--Les quitter, oui, mon maître, les quitter, après leur avoir souhaité bon voyage!
--Et rester ici?...
--Oui, rester ici, afin de visiter tranquillement le Caucase, puisque notre mauvaise étoile nous y a conduits! Après tout, nous serons, aussi bien là qu'à Constantinople, à l'abri des revendications de madame Van....
--Ne prononce pas ce nom, Bruno!
--Je ne le prononcerai pas, mon maître, pour ne point vous être désagréable! Mais, c'est à elle, en somme, que nous devons d'être embarqués dans une pareille aventure! Courir jour et nuit en chaise de poste, risquer de s'embourber dans les marécages ou de se rôtir dans des provinces en combustion, franchement, c'est trop, c'est beaucoup trop! Je vous propose donc, non point de discuter cela avec le seigneur Kéraban,--vous n'aurez pas le dessus!--mais de le laisser partir en le prévenant, par un petit mot bien aimable, que vous le retrouverez à Constantinople, quand il vous plaira d'y retourner!
--Ce ne serait pas convenable, répondit Van Mitten.
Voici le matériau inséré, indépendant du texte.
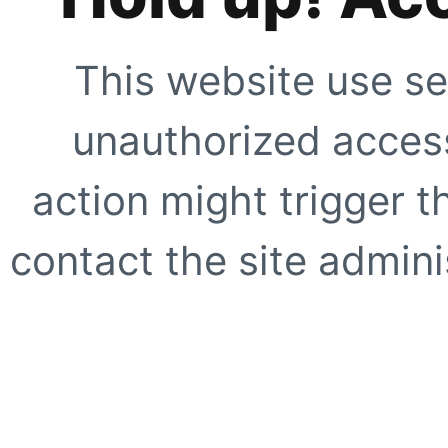
This website use se
unauthorized access
action might trigger t
contact the site adminis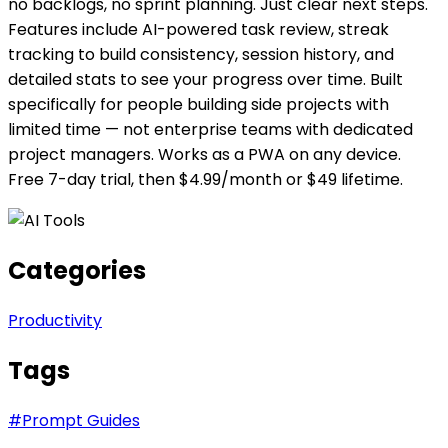
no backlogs, no sprint planning. Just clear next steps.
Features include AI-powered task review, streak
tracking to build consistency, session history, and
detailed stats to see your progress over time. Built
specifically for people building side projects with
limited time — not enterprise teams with dedicated
project managers. Works as a PWA on any device.
Free 7-day trial, then $4.99/month or $49 lifetime.
Categories
Productivity
Tags
#
Prompt Guides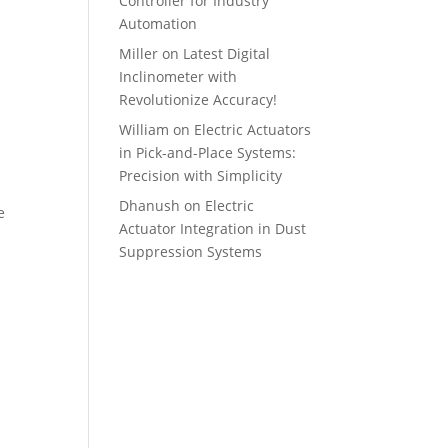
Controller for Industry
Automation
Miller
on
Latest Digital
Inclinometer with
Revolutionize Accuracy!
William
on
Electric Actuators
in Pick-and-Place Systems:
Precision with Simplicity
Dhanush
on
Electric
e
Actuator Integration in Dust
Suppression Systems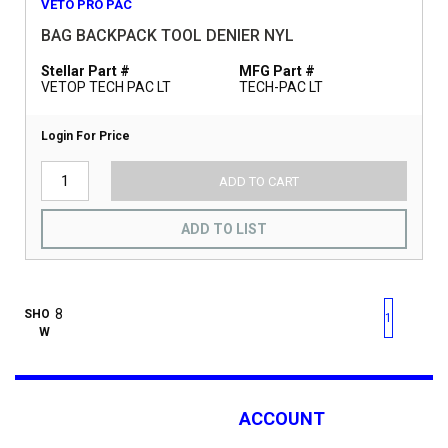
VETO PRO PAC
BAG BACKPACK TOOL DENIER NYL
Stellar Part #
MFG Part #
VETOP TECH PAC LT
TECH-PAC LT
Login For Price
ADD TO CART
ADD TO LIST
First page
Previous page
Next pag
Last 
SHO
1
W
ACCOUNT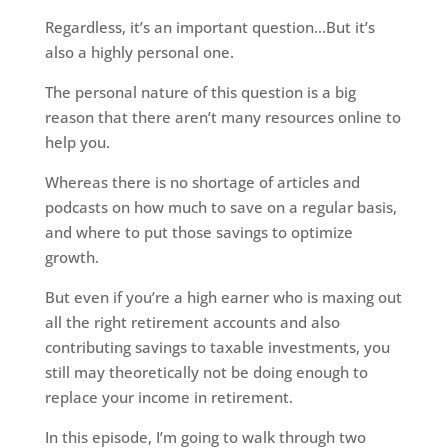
Regardless, it’s an important question…But it’s
also a highly personal one.
The personal nature of this question is a big
reason that there aren’t many resources online to
help you.
Whereas there is no shortage of articles and
podcasts on how much to save on a regular basis,
and where to put those savings to optimize
growth.
But even if you’re a high earner who is maxing out
all the right retirement accounts and also
contributing savings to taxable investments, you
still may theoretically not be doing enough to
replace your income in retirement.
In this episode, I’m going to walk through two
--Ce serait prudent, répliqua Bruno.
--Tu te trouves donc bien à plaindre?
--Très à plaindre, et d'ailleurs, je ne sais si vous vous en apercevez, mais je commence à maigrir!
--Pas trop, Bruno, pas trop!
--Si! je le sens bien, et, à continuer un pareil régime, j'arriverai bientôt à l'état de squelette!
--T'es-tu pesé, Bruno?
--J'ai voulu me peser à Kertsch, répondit Bruno, mais je n'ai trouvé qu'un pèse-lettre....
--Et cela n'a pu suffire?... répondit en riant Van Mitten.
--Non, mon maître, répondit gravement Bruno, mais avant peu, cela suffira pour peser votre serviteur!--Voyons! laissons-nous le seigneur Kéraban continuer sa route?»
Certes, cette manière de voyager ne pouvait plaire à Van Mitten, brave homme d'un tempérament rassis, jamais pressé en rien. Mais la pensée de désobliger son ami Kéraban, en l'abandonnant, lui eût été si désagréable qu'il refusa de se rendre.
«Non, Bruno, non, dit-il, je suis son invité....
--Un invité, s'écria Bruno, un invité qu'on oblige à faire sept cents lieues au lieu d'une!
--N'importe!
--Permettez-moi de vous dire que vous avez tort, mon maître! répliqua Bruno. Je vous le répète pour la dixième fois! Nous ne sommes pas au bout de nos misères, et j'ai comme un pressentiment que vous, plus que nous peut-être, vous en aurez votre bonne part!»
Les pressentiments de Bruno se réaliseraient-ils? L'avenir devait l'apprendre. Quoi qu'il en soit, à prévenir son maître, il avait rempli son devoir de serviteur dévoué, et, puisque Van Mitten était résolu à continuer ce voyage, aussi absurde que fatigant, il n'avait plus qu'à le suivre.
Cette route littorale longe presque invariablement les contours de la mer Noire. Si elle s'en éloigne quelquefois, pour éviter un obstacle du terrain ou desservir quelque bourgade en arrière, ce n'est jamais que de quelques verstes au plus. Les dernières ramifications de la chaîne du Caucase, qui court alors presque parallèlement à la côte, viennent mourir à la lisière de ces rivages peu fréquentés. A l'horizon, dans l'est, se dessine, comme une arête à dents inégales qui mordent le ciel, cette cime éternellement neigeuse.
A une heure de l'après-midi, on commença à contourner la petite baie de Zèmes, à sept lieues de Rajewskaja, de manière à gagner, huit lieues plus loin, le village de Gélendschik.
Ces bourgades, on le voit, sont peu éloignées les unes des autres.
Sur le littoral des districts de la mer Noire, on en compte à peu près une à cette moyenne distance; mais, en dehors de ces ensembles de maisons, pas plus importants quelquefois qu'un village ou un hameau, le pays est à peu près désert, et le commerce se fait plutôt par les caboteurs de la côte.
Cette bande de terre, entre le pied de la chaîne et la mer, est d'un aspect plaisant. Le sol y est boisé. Ce sont des groupes de chênes, de tilleuls, de noyers, de châtaigniers, de platanes, que les capricieux sarments de la vigne sauvage enguirlandent comme les lianes d'une forêt tropicale. Partout, rossignols et fauvettes s'échappent en gazouillant de champs d'azélias, que la seule nature a semés sur ces terrains fertiles.